▸ **Task to carry out**: Give back each line of the data exactly as it reads, minus the pictures.

▸ **Excerpted records**:
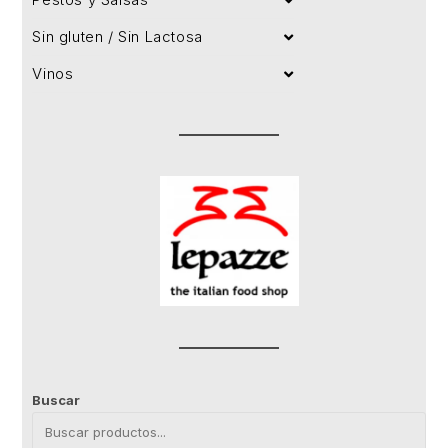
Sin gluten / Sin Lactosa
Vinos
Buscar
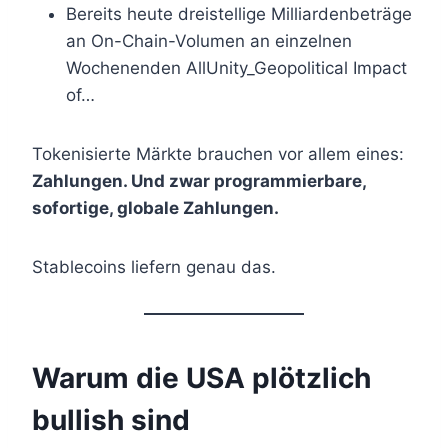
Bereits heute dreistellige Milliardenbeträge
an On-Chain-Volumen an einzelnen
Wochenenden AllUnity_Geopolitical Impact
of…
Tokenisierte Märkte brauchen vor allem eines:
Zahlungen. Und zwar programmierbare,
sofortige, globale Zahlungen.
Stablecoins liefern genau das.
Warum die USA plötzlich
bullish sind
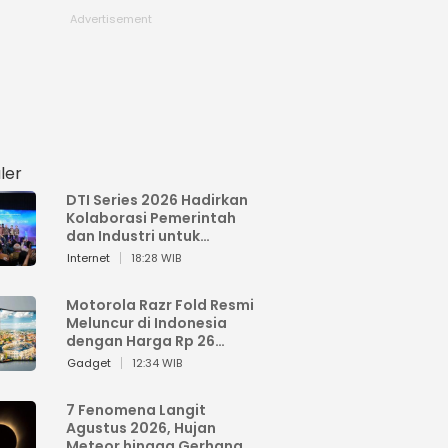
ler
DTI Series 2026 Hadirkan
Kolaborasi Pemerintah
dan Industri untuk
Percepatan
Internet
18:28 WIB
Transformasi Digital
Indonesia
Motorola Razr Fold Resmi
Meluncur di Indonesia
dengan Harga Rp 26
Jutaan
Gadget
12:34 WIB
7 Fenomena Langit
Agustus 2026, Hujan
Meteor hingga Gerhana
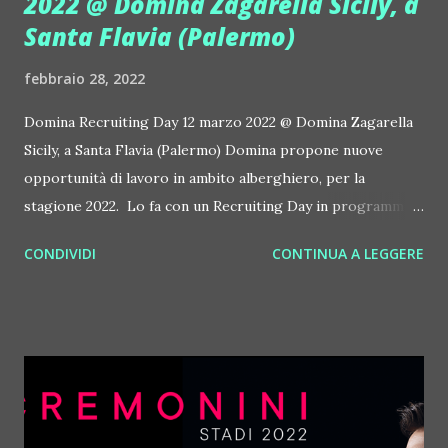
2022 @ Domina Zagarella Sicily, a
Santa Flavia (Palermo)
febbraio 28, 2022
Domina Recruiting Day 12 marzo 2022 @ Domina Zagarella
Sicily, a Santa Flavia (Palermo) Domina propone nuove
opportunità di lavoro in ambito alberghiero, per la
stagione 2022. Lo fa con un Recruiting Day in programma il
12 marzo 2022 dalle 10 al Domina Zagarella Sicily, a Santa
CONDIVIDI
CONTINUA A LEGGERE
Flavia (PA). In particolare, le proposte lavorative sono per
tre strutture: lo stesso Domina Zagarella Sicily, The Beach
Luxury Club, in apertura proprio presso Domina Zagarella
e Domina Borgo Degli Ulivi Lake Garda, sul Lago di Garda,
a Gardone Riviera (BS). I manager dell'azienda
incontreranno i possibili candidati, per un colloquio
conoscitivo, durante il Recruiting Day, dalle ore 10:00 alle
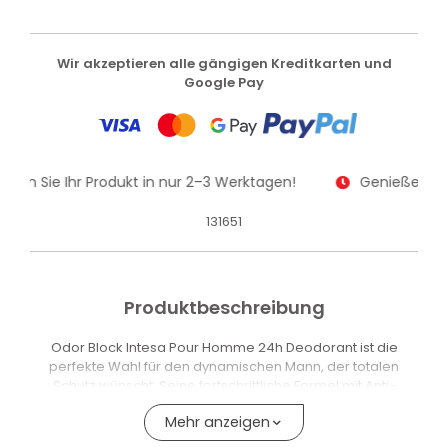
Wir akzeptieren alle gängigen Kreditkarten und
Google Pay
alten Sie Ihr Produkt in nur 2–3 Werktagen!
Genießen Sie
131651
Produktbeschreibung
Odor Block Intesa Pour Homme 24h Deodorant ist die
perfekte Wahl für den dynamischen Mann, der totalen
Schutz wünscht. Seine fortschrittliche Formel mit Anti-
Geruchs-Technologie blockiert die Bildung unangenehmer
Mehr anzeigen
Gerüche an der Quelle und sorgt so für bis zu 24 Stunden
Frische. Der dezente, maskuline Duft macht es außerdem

▸ **Answer box**:
Sin gluten / Sin Lactosa
Vinos
Buscar
Bereits heute dreistellige Milliardenbeträge
an On-Chain-Volumen an einzelnen
Wochenenden AllUnity_Geopolitical Impact
of…
Tokenisierte Märkte brauchen vor allem eines:
Zahlungen. Und zwar programmierbare,
sofortige, globale Zahlungen.
Stablecoins liefern genau das.
Warum die USA plötzlich
bullish sind
ler
DTI Series 2026 Hadirkan
Kolaborasi Pemerintah
dan Industri untuk
Percepatan
Internet
18:28 WIB
Transformasi Digital
Indonesia
Motorola Razr Fold Resmi
Meluncur di Indonesia
dengan Harga Rp 26
Jutaan
Gadget
12:34 WIB
7 Fenomena Langit
Agustus 2026, Hujan
Meteor hingga Gerhana
2022 @ Domina Zagarella Sicily, a
Santa Flavia (Palermo)
febbraio 28, 2022
Domina Recruiting Day 12 marzo 2022 @ Domina Zagarella
Sicily, a Santa Flavia (Palermo) Domina propone nuove
opportunità di lavoro in ambito alberghiero, per la
stagione 2022. Lo fa con un Recruiting Day in programma il
12 marzo 2022 dalle 10 al Domina Zagarella Sicily, a Santa
CONDIVIDI
CONTINUA A LEGGERE
Flavia (PA). In particolare, le proposte lavorative sono per
tre strutture: lo stesso Domina Zagarella Sicily, The Beach
Luxury Club, in apertura proprio presso Domina Zagarella
e Domina Borgo Degli Ulivi Lake Garda, sul Lago di Garda,
a Gardone Riviera (BS). I manager dell'azienda
incontreranno i possibili candidati, per un colloquio
conoscitivo, durante il Recruiting Day, dalle ore 10:00 alle
Wir akzeptieren alle gängigen Kreditkarten und
Google Pay
alten Sie Ihr Produkt in nur 2–3 Werktagen!
Genießen Sie
131651
Produktbeschreibung
Odor Block Intesa Pour Homme 24h Deodorant ist die
perfekte Wahl für den dynamischen Mann, der totalen
Schutz wünscht. Seine fortschrittliche Formel mit Anti-
Geruchs-Technologie blockiert die Bildung unangenehmer
Mehr anzeigen
Gerüche an der Quelle und sorgt so für bis zu 24 Stunden
Frische. Der dezente, maskuline Duft macht es außerdem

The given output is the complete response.